--- START ---

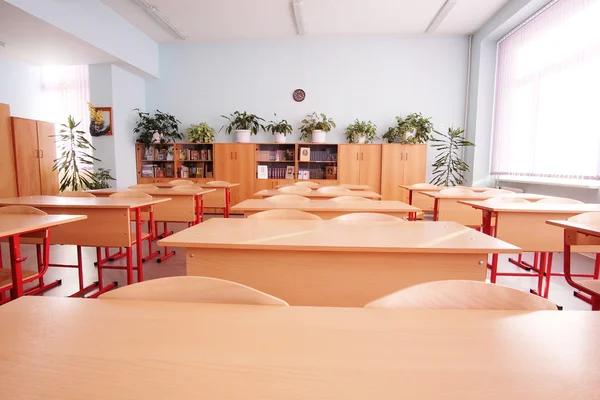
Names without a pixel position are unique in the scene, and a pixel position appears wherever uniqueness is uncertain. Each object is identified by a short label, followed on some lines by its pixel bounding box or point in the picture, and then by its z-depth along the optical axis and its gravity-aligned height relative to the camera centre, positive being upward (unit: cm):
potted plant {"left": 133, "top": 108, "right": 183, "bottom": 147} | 652 +68
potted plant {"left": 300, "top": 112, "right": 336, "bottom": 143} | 650 +75
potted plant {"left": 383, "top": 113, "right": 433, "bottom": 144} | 631 +69
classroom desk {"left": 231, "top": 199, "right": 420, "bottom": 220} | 255 -34
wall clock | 689 +145
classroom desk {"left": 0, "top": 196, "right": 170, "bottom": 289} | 256 -51
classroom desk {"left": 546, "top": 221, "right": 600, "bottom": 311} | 173 -40
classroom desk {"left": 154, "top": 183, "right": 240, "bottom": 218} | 490 -53
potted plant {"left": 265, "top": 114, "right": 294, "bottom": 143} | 662 +68
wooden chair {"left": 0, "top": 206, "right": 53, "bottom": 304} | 182 -66
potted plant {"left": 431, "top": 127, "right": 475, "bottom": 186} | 616 +6
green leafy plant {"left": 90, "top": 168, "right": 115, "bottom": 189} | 578 -30
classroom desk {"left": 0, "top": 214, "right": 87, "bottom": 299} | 173 -37
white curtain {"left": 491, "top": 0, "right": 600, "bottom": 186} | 392 +97
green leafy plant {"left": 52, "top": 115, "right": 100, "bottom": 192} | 518 -22
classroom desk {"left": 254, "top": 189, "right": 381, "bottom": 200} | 369 -35
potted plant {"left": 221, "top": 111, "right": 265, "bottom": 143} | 669 +80
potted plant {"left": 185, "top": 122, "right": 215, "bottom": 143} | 666 +59
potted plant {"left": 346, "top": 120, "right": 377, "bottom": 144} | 648 +63
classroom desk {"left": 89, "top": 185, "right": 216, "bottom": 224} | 369 -52
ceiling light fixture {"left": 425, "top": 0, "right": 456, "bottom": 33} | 520 +253
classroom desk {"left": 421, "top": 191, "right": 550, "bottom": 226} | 371 -52
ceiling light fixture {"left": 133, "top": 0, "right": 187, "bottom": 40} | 516 +248
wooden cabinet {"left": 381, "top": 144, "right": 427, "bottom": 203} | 636 -5
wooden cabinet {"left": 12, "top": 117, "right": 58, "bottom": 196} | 574 +8
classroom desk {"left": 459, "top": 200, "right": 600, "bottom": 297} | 252 -47
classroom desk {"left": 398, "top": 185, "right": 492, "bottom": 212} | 462 -48
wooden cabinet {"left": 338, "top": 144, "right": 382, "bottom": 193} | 644 -1
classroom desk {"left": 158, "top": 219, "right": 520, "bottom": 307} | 142 -43
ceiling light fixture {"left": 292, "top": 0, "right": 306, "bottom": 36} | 520 +252
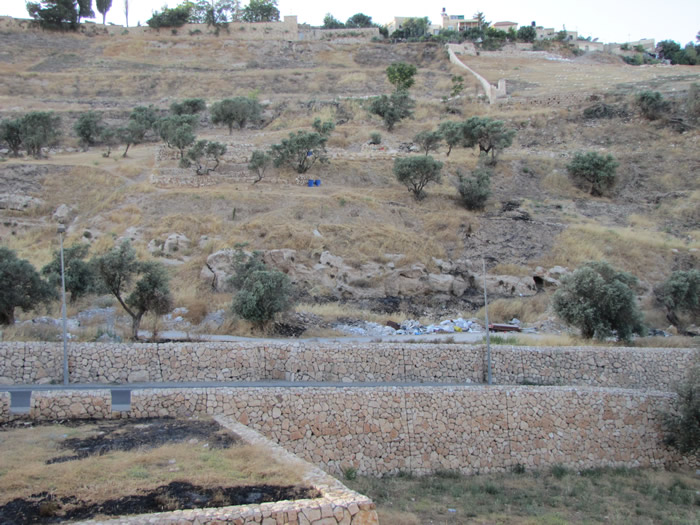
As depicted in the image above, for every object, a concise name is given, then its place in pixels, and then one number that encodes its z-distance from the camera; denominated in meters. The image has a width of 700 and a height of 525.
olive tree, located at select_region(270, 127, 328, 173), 40.09
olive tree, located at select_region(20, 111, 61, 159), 41.78
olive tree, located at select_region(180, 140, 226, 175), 38.19
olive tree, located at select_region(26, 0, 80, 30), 83.94
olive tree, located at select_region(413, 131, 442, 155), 43.12
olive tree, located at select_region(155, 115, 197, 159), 38.88
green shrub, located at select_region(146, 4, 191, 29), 88.06
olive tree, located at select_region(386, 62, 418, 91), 62.81
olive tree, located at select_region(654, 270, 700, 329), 27.50
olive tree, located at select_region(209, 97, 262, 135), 49.25
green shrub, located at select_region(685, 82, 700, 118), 50.72
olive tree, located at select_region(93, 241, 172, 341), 21.88
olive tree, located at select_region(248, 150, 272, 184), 38.44
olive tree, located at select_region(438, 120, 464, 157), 45.22
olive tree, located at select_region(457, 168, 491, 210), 37.91
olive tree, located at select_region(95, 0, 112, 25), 90.44
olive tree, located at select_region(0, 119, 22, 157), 42.47
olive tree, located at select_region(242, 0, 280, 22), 97.25
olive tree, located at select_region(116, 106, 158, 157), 46.38
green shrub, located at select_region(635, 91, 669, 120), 51.97
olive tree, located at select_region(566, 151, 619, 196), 43.00
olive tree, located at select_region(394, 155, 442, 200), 38.09
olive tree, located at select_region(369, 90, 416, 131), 52.59
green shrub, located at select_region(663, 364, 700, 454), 17.70
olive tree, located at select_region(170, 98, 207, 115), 53.18
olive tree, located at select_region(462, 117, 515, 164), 44.47
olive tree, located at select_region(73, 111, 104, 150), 47.91
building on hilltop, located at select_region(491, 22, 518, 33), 123.64
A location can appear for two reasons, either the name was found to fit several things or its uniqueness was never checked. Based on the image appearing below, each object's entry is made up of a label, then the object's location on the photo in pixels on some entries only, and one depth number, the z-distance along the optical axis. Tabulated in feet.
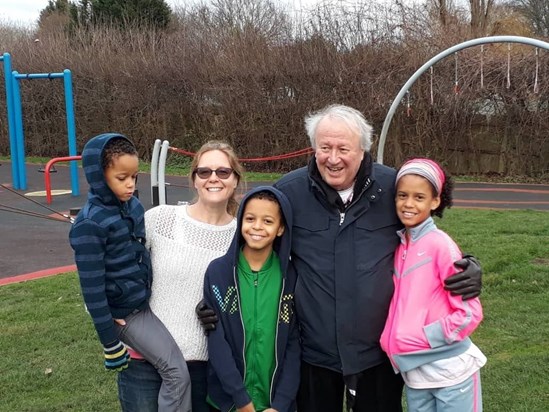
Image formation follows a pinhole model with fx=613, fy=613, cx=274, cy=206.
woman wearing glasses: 7.82
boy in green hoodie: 7.69
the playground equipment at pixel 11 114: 44.06
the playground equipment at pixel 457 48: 21.20
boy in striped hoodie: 7.15
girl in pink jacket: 7.59
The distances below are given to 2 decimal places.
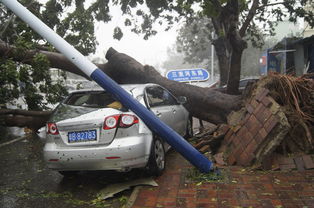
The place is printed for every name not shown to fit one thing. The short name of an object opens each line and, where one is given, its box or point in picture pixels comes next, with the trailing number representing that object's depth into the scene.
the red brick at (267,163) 4.71
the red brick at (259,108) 5.19
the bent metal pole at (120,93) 4.41
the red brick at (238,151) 5.15
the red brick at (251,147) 4.87
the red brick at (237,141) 5.30
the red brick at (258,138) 4.79
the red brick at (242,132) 5.30
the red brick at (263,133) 4.77
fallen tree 7.58
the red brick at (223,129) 5.89
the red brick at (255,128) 4.99
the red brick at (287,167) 4.68
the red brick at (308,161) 4.63
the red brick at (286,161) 4.76
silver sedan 4.22
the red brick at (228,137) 5.64
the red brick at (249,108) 5.58
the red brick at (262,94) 5.32
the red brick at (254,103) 5.54
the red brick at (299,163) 4.66
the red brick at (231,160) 5.14
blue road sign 17.63
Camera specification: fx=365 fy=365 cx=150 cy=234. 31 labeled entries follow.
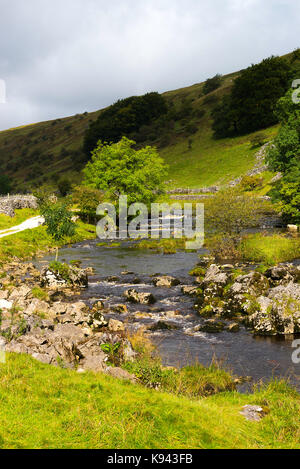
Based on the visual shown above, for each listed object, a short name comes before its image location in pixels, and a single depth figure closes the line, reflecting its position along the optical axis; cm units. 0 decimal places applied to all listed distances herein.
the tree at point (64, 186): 10594
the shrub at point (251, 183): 7769
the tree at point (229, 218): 3722
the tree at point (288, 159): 4347
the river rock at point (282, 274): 2558
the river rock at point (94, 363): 1278
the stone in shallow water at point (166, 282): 2914
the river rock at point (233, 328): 1973
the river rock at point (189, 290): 2631
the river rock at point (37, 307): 1967
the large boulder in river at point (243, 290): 2233
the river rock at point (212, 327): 1983
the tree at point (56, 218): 3309
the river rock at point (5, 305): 1790
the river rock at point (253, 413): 996
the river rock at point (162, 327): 2018
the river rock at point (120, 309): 2337
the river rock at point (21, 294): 2271
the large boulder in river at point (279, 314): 1923
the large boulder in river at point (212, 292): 2258
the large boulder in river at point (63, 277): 2961
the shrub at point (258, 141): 9806
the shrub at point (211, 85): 17412
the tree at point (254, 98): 11019
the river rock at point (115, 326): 1981
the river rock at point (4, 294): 2294
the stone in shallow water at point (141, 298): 2524
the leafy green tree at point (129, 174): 6394
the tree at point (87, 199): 6619
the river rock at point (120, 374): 1210
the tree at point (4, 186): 13838
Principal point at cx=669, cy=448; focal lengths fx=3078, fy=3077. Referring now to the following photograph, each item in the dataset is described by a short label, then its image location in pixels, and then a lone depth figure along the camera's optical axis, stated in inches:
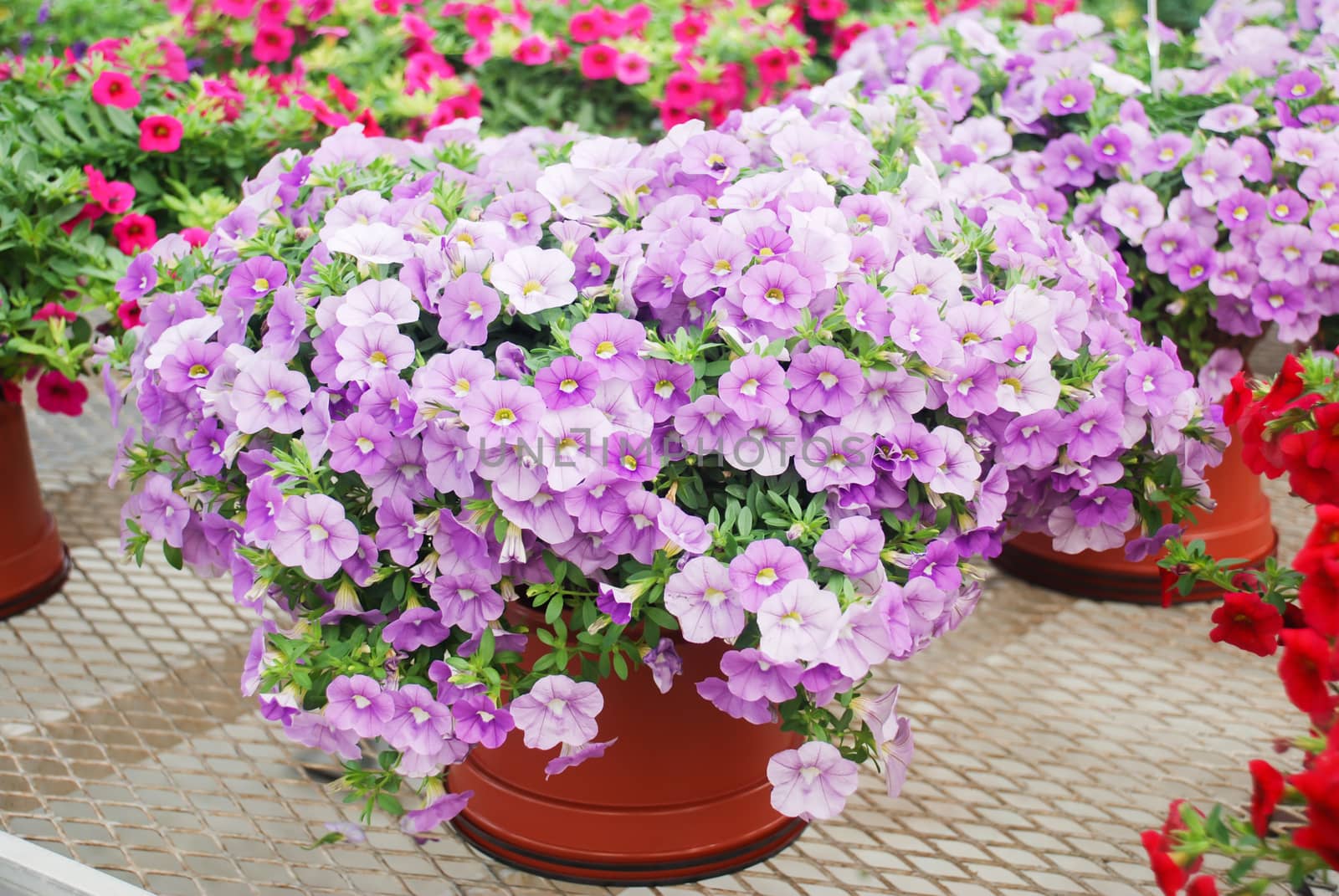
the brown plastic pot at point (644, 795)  43.2
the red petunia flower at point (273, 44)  61.7
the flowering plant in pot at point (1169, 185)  49.2
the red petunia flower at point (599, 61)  60.1
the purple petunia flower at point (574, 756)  41.5
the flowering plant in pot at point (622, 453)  40.5
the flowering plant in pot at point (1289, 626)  36.2
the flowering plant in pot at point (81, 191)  49.2
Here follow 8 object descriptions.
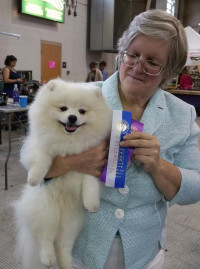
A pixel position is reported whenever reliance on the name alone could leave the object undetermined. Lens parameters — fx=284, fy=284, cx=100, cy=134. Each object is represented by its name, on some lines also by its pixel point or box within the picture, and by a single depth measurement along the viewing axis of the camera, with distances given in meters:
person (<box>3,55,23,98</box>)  5.41
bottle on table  3.47
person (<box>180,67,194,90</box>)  8.71
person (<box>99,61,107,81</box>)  8.19
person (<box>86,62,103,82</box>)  7.44
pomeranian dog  1.07
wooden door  7.38
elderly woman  1.00
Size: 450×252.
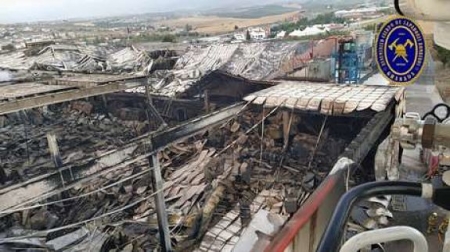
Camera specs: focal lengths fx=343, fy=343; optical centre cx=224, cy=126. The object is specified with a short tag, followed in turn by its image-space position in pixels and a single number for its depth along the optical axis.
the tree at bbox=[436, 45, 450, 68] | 22.81
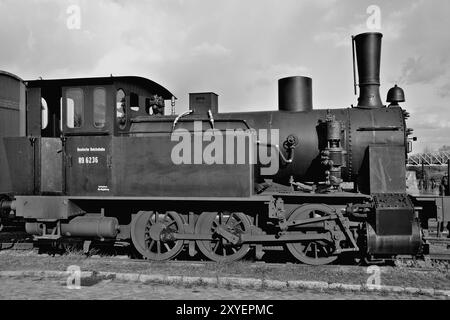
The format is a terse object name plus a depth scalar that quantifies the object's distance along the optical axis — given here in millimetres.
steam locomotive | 7984
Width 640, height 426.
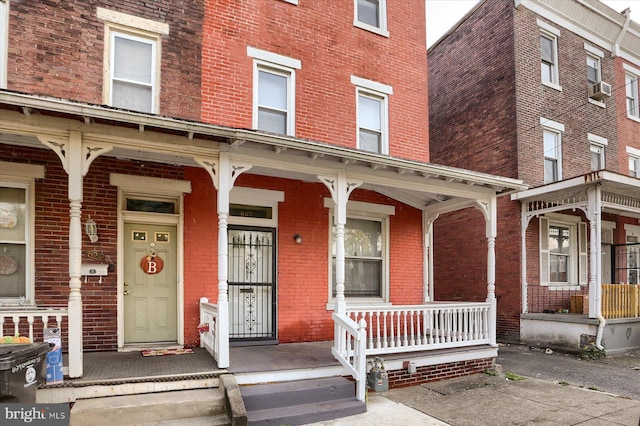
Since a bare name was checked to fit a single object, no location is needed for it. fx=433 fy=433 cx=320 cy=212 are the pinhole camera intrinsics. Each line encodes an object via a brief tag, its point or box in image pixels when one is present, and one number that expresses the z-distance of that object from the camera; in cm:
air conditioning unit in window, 1319
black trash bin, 371
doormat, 648
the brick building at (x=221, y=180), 597
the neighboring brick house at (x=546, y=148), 1041
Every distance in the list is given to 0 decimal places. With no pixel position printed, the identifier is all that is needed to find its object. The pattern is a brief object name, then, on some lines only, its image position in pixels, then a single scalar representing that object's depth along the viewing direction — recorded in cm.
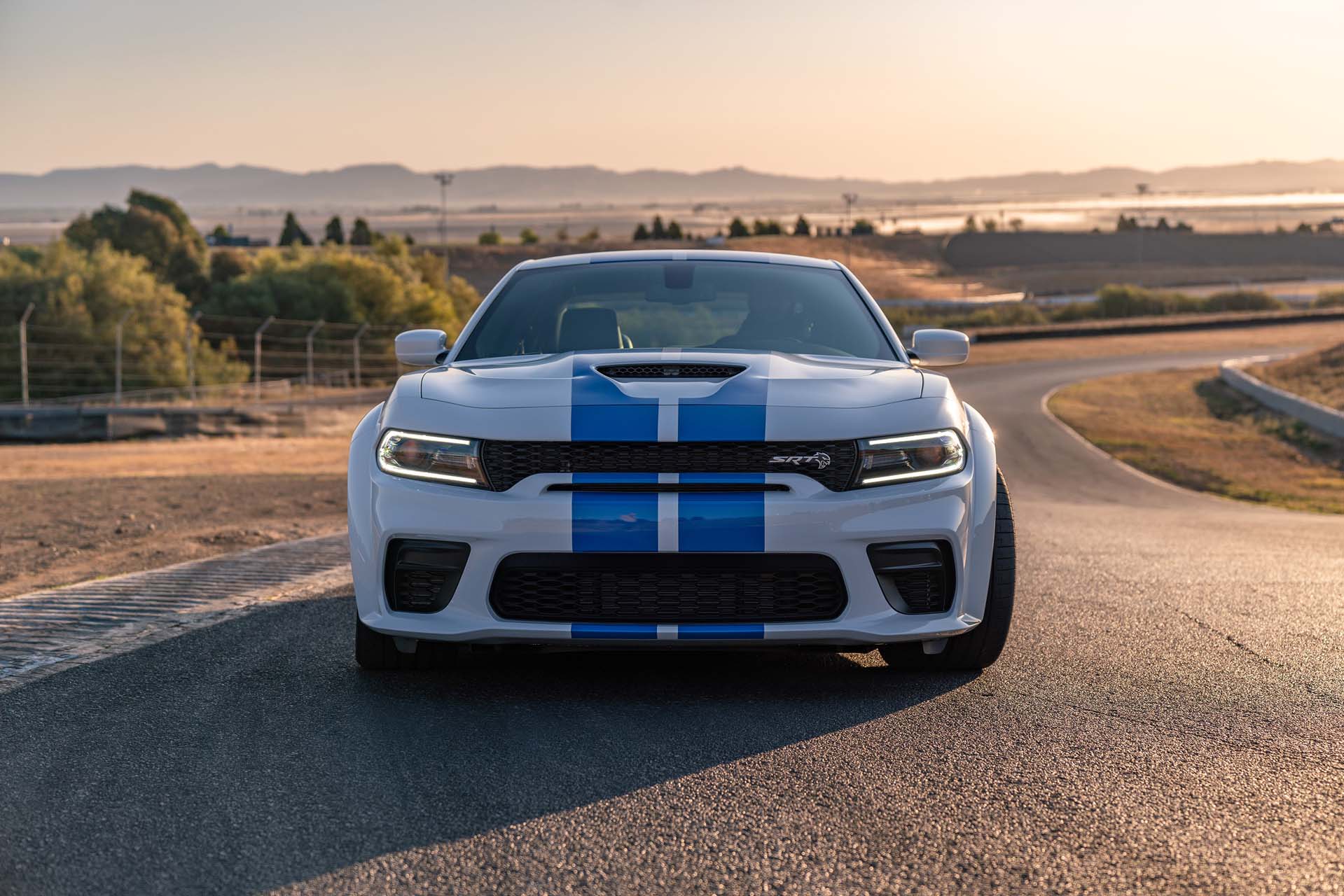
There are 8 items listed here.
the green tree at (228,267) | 6850
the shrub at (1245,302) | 8938
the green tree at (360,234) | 10619
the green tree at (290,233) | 10388
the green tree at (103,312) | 4500
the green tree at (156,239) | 6781
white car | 432
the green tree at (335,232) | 10462
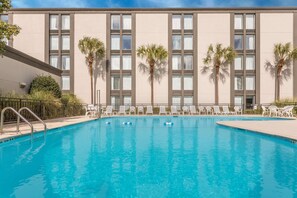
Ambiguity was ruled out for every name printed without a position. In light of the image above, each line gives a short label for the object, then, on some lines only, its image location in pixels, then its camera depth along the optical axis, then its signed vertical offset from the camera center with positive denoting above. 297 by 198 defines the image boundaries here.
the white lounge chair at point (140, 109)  26.23 -1.02
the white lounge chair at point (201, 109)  26.35 -1.05
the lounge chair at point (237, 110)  25.98 -1.16
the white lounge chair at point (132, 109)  26.08 -1.02
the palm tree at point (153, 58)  27.80 +5.24
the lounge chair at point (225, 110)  24.61 -1.07
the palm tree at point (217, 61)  28.17 +4.97
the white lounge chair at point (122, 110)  24.59 -1.07
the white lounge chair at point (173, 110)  25.05 -1.08
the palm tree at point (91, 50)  28.39 +6.37
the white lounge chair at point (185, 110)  26.45 -1.14
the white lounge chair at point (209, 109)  26.76 -1.05
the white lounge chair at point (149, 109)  24.97 -1.03
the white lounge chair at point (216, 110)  24.53 -1.06
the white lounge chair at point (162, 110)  24.55 -1.06
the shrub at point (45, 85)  17.14 +1.14
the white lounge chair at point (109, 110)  24.66 -1.07
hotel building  30.00 +7.45
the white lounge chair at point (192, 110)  25.22 -1.09
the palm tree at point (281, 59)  28.35 +5.27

--- END ---

(TASK REQUIREMENTS) Please reproduce the line containing "the lounge chair at point (237, 110)" and each line after it to the end of the listing, exactly, with nothing added or left out.

(ANSWER BOX)
the lounge chair at point (237, 110)  25.98 -1.16
the white lounge chair at point (132, 109)  26.08 -1.02
the palm tree at point (153, 58)  27.80 +5.24
the lounge chair at point (225, 110)  24.61 -1.07
the palm tree at point (217, 61)  28.17 +4.97
the white lounge chair at point (122, 110)  24.59 -1.07
the white lounge chair at point (173, 110)  25.05 -1.08
the palm tree at point (91, 50)  28.39 +6.37
the white lounge chair at point (185, 110)  26.45 -1.14
the white lounge chair at point (209, 109)  26.76 -1.05
the white lounge chair at point (149, 109)  24.97 -1.03
the white lounge chair at point (216, 110)  24.53 -1.06
the white lounge chair at point (162, 110)  24.55 -1.06
the shrub at point (45, 85)  17.14 +1.14
the white lounge chair at point (109, 110)  24.66 -1.07
hotel building  30.00 +7.45
the white lounge chair at point (192, 110)  25.22 -1.09
the palm tree at point (281, 59)  28.35 +5.27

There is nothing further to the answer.